For the third year in a row, a team from Chantilly High has won the state championship in economics. The four students took first place in the Adam Smith Division (advanced economics) of the 2015 Governor’s Challenge in Economics and Personal Finance.
The competition was held April 17 at VCU and marked the school’s sixth championship overall in this division. The winning team members are senior Brendan Aronhime and juniors Aron Malatinszky, Alice Wang and Kincaid Youman.
“I’m extremely proud of this group,” said economics teacher Joe Clement, their coach. “They worked hard and it paid off. They also got along really well and were fun to work with. I think we win so often because we have fantastic economics students. We have kids who ask the right questions, think of different ways to solve problems and are super curious.”
“It’s also a function of the fact that success begets success,” he continued. “That is, we win and kids become interested the following year; we win again, more kids become interested; rinse, repeat. We are constantly building on the success of prior years. We get the most amazing students to come out for this competition, and this year’s students certainly continued that tradition of excellence.”
More than 3,200 Virginia high-school students competed in the event’s preliminary rounds, with 168 qualifying for the day-long championship. And although Chantilly didn’t make it to the national finals, it did reach the semifinals.

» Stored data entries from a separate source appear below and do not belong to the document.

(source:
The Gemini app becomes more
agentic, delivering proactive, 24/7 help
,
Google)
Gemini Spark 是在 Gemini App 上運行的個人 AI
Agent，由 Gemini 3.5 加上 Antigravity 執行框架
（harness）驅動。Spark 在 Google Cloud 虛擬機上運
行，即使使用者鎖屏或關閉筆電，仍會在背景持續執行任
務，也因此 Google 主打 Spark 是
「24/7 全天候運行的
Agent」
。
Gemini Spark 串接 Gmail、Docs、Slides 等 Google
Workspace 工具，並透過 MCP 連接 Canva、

Regarding the Governor’s Challenge, there’s a statewide test to see who makes each school’s team and which schools compete at states. Twelve people tried out for Chantilly’s team, which was formed during spring break.
“We met once a week after school,” said Malatinszky. But the students said they mainly honed their skills in class. Each also explained why they like economics.
“Economics is so much more than the study of money,” said Aronhime. “It examines how people make decisions. And it provides explanations for the choices we make in our everyday lives that we don’t really think about — and I find that fascinating.”
“My grandfather worked in the World Bank, so I thought economics was a cool field to follow and I started studying it,” said Malatinszky. “Our school’s economics team is really strong because Mr. Clement is a really good teacher. So I had an extra motivation to study even more to add onto Chantilly’s economics dominance.”
Since people are always talking about the economy, said Youman, “I wanted to understand more about what’s going on in the world. I joined the team because I was doing well in the class and wanted to help win a state championship.”
“Economics has the power to target social issues, like poverty, that are plaguing society in general,” added Wang. “It’s practical in all fields of study and it’s basically life.”
The state championship consisted of two rounds. The first one was a written test taken by all the teams. It dealt with macro-economics (the larger picture) and world events. Then the two, top-scoring teams overall competed in the second round. Called the “buzzer round,” it’s similar to a quiz bowl where team members buzz in to answer questions before their opponents do.
An example of a macro-economics question, said Wang, would be: “When excessive government spending reduces private investment, what is that called?” (Answer: Crowding out).
Aronhime provided a sample buzzer-round question: “This concept in game theory describes a situation in which everyone makes the best decision based on everyone else’s decisions.” (Answer: The Nash Equilibrium).
Each student focused on studying a specific area for the competition. Aronhime covered economists; Malatinszky, international relations; Youman, U.S. economics; and Wang, economic history.
Malatinszky said the toughest parts of the macro-economics section were the questions involving net capital outflow. In world events, said Aronhime, the most difficult questions dealt with world trade statistics. He also said it was hard knowing what to study in advance because economics is such a broad discipline.
However, Wang said the worst part of the whole competition was “waiting for them to announce the top two teams.” But she was thrilled that Chantilly was one of them. “There aren’t words to describe how awesome Mr. Clement is,” she said. “He was confident that we’d win, and we didn’t want to let him down.”
Youman said the most surprising thing was that “they asked about specific questions that no one would be expected to know. For example, ‘To which two nations does Virginia export the most agricultural products?’ The answer was China and Canada.”
But, said Aronhime, “We really enjoyed winning. We didn’t think we would because we were competing against really good schools, such as T.J. [Thomas Jefferson].”
“I was relieved because we really wanted to win and we worked hard,” said Malatinszky. “And the trophy for our school was a physical representation of our success.” Youman was just happy with their victory, and Aronhime also felt relief because they’d prepared so much and Clement had high expectations of them.
“The quiz bowl was the most fun part, when we went onstage in front of all the other teams and destroyed the competition,” said Youman. “Brendan buzzed in before the questions were finished and answered them right, almost every time.”
All in all, said Wang, “It’s an awesome experience that was really unique — something to have on your bucket list.” When the Chantilly students heard they won, she said, “I felt kind of numb; it didn’t set in until we were halfway home.”
All four students attributed their victory to their coach. “He’s a great teacher and made us really enthusiastic about the subject,” said Aronhime.
Calling the tournament “a cool and fun experience,” Malatinszky said it was “great to see so many economic experts judging us — and they also had phenomenal doughnuts and sandwiches there.”